╭─ PAGE EXTRACT

Slow Performance adding rows/cells to spreadsheet

Feb 17, 2010 at 3:45 PM

First let me start off on a good note - using this library of wrappers has been very easy.  I was slogging through the OpenXML documentation and while I had something going it took a lot more lines of code than it does using this library.

That said, however, I'm in a situation where I wish to add about 250,000 rows to a spreadsheet.  I'm finding the performance unbearable.  On my laptop, it takes about ~5.2 seconds to write out 1,000 rows, about ~14.8 seconds to 2,000 rows, about ~53 seconds for 3,000 rows, ~113 seconds for 4,000 rows and ~2000 seconds for 5,000.  At there I gave up timing further.  I want to write out about 250,000 rows and save it in under 10 seconds -- or at least under a minute, which is an eternity in itself.

Here's my code snippet - i basically lifted it from one of the samples provided in the library:

            using (var package = SpreadsheetDocumentWrapper.Open(_xlsxFile))
            {
                var part = package.WorkbookPart.WorksheetParts["Sheet1"];

                for (int i = row; i < 5000; i++)

╰─
╭─ MATERIAL PROVIDED

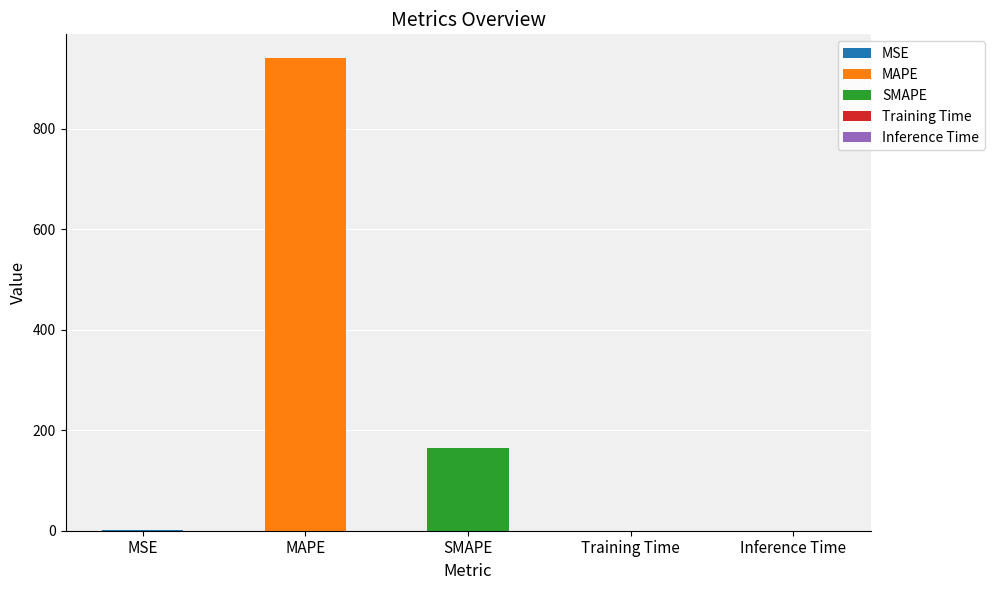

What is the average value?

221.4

╰─
╭─ MATERIAL PROVIDED

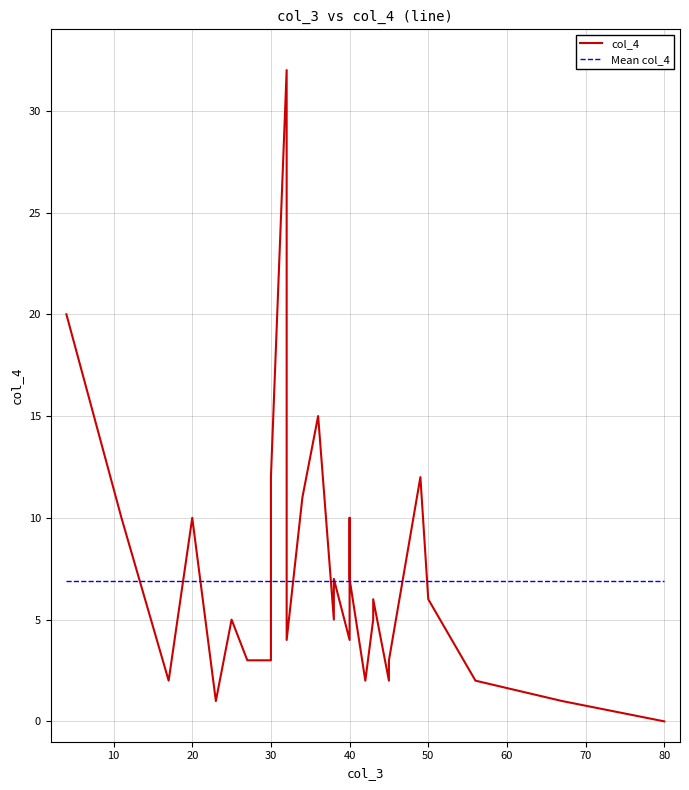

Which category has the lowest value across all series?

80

╰─

*JOB A*.
Answer these questions about the forum post:
(i) How many rows does the poster want to add to the spreadsheet?
(ii) About how long did it take on the poster's laptop to write 3,000 rows?
(iii) According to the poster, where did the code snippet come from?
*JOB B*. Output verbatim the portion of the forum post starting at "using (var package" and ending at "< 5000; i++)".
Rely solely on the forum post when responding, not on the entries.

*ANSWER BOX A*.
(i) About 250,000 rows.
(ii) About 53 seconds.
(iii) It was taken from one of the samples provided in the library.

*ANSWER BOX B*.
using (var package = SpreadsheetDocumentWrapper.Open(_xlsxFile))
            {
                var part = package.WorkbookPart.WorksheetParts["Sheet1"];

                for (int i = row; i < 5000; i++)